Kasujja mentions that the principle of operation of all engines are the same irrespective of car brand, type, size or fuel type but the differences is the technologies brands out in their cars that make slight differences.

"About people becoming fanatics of particular systems say VVTi, they consider factors like fuel consumption, available spare parts, one that technicians know, types of engines are far from their knowledge. And the resale value too is important. Even if the engine is going to disturb them all the time," he notes.

Ford uses DuraTorq TDCi (Turbo Diesel Common rail injection) system in their engines that Aloysious Kawooya, says is also called High-speed engines. He says Ford vehicles have had that technology since 2011 claiming other car manufacturers started in 2015.

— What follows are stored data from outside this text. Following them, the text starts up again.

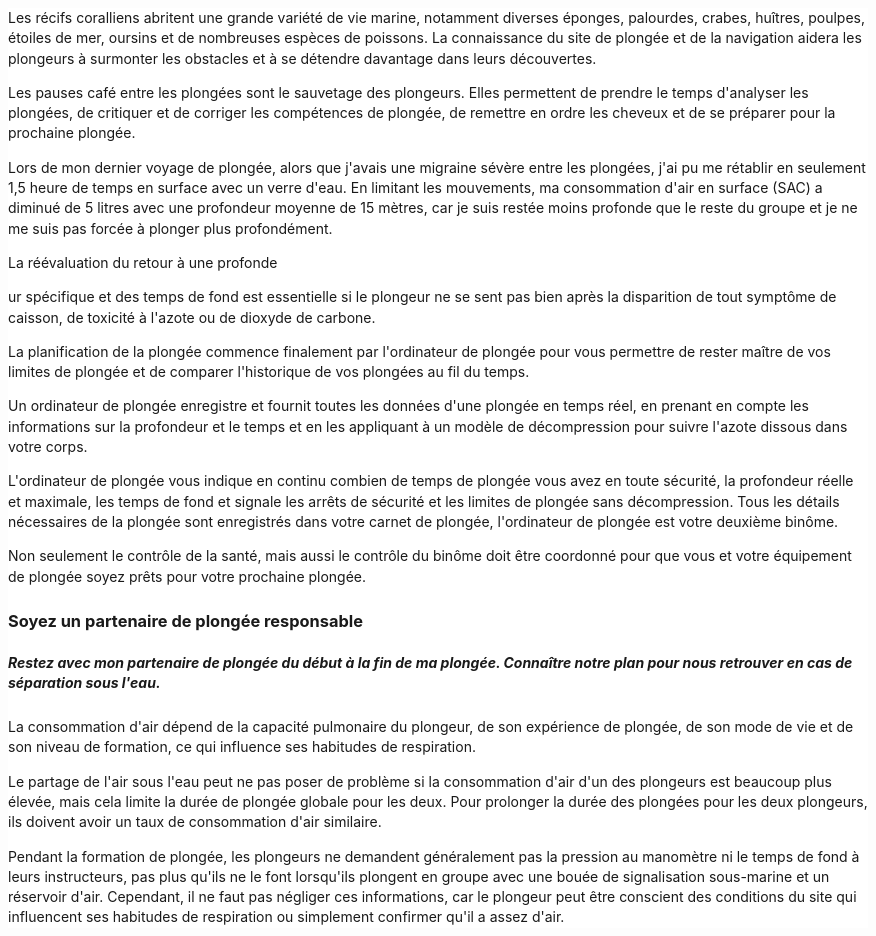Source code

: Les récifs coralliens abritent une grande variété de vie marine, notamment diverses éponges, palourdes, crabes, huîtres, poulpes, étoiles de mer, oursins et de nombreuses espèces de poissons. La connaissance du site de plongée et de la navigation aidera les plongeurs à surmonter les obstacles et à se détendre davantage dans leurs découvertes.

Les pauses café entre les plongées sont le sauvetage des plongeurs. Elles permettent de prendre le temps d'analyser les plongées, de critiquer et de corriger les compétences de plongée, de remettre en ordre les cheveux et de se préparer pour la prochaine plongée.

Lors de mon dernier voyage de plongée, alors que j'avais une migraine sévère entre les plongées, j'ai pu me rétablir en seulement 1,5 heure de temps en surface avec un verre d'eau. En limitant les mouvements, ma consommation d'air en surface (SAC) a diminué de 5 litres avec une profondeur moyenne de 15 mètres, car je suis restée moins profonde que le reste du groupe et je ne me suis pas forcée à plonger plus profondément.

La réévaluation du retour à une profonde

ur spécifique et des temps de fond est essentielle si le plongeur ne se sent pas bien après la disparition de tout symptôme de caisson, de toxicité à l'azote ou de dioxyde de carbone.

La planification de la plongée commence finalement par l'ordinateur de plongée pour vous permettre de rester maître de vos limites de plongée et de comparer l'historique de vos plongées au fil du temps.

Un ordinateur de plongée enregistre et fournit toutes les données d'une plongée en temps réel, en prenant en compte les informations sur la profondeur et le temps et en les appliquant à un modèle de décompression pour suivre l'azote dissous dans votre corps.

L'ordinateur de plongée vous indique en continu combien de temps de plongée vous avez en toute sécurité, la profondeur réelle et maximale, les temps de fond et signale les arrêts de sécurité et les limites de plongée sans décompression. Tous les détails nécessaires de la plongée sont enregistrés dans votre carnet de plongée, l'ordinateur de plongée est votre deuxième binôme.

Non seulement le contrôle de la santé, mais aussi le contrôle du binôme doit être coordonné pour que vous et votre équipement de plongée soyez prêts pour votre prochaine plongée.

### **Soyez un partenaire de plongée responsable**

##### **Restez avec mon partenaire de plongée du début à la fin de ma plongée. Connaître notre plan pour nous retrouver en cas de séparation sous l'eau.**

La consommation d'air dépend de la capacité pulmonaire du plongeur, de son expérience de plongée, de son mode de vie et de son niveau de formation, ce qui influence ses habitudes de respiration.

Le partage de l'air sous l'eau peut ne pas poser de problème si la consommation d'air d'un des plongeurs est beaucoup plus élevée, mais cela limite la durée de plongée globale pour les deux. Pour prolonger la durée des plongées pour les deux plongeurs, ils doivent avoir un taux de consommation d'air similaire.

Pendant la formation de plongée, les plongeurs ne demandent généralement pas la pression au manomètre ni le temps de fond à leurs instructeurs, pas plus qu'ils ne le font lorsqu'ils plongent en groupe avec une bouée de signalisation sous-marine et un réservoir d'air. Cependant, il ne faut pas négliger ces informations, car le plongeur peut être conscient des conditions du site qui influencent ses habitudes de respiration ou simplement confirmer qu'il a assez d'air.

He says they are called High-speed engines because a vehicle needs a smaller engine to move a bigger body but with a lot of power unlike in the past when big vehicles needed big engines. Here you need a small engine, power it with a good turbo, engine intercooler and even the positioning of the intercooler matters.

He explains that the system uses exhaust gasses coming from the engine that are supposed to escape through the exhausts. The Turbo takes it back, mixes it at high pressure, pushes it through the intercooler which is supposed to cool the air because it is hot. The Turbo and intercooler work together and can't have one without the other.

The turbo is supposed to make that air at a high speed so that goes into the combustion chamber.

On benefits, Kawooya says it gives enough power and less fuel consumption because it uses more of air and less of fuel but has the same power.

The Duratorq TDCi engine technology is found on a Mazda BT50 and a Ford Ranger. 

D-4D (Direct Injection 4 Cylinder Common Rail Diesel Engine). Diesel is injected as vapour into the engine at high pressure using the common rail. The benefits are lower emissions and better fuel efficiency. It is found in the Toyota Hilux.

Nissan uses the CVTCS (Continuous Valve Timing Control System) engine technology. It is used by Nissan to reduce emissions and fuel consumption and emission output while improving on engine performance.

CVT (Continuous Variable Transmission) is rather known for seamless automatic gear transmission. It is found on the new models of the Toyota RAV4

The bottom line is, car engine technologies are more similar than they are different. They have common objectives of cutting on emissions to save the environment, improve fuel efficiency while improving engine performance.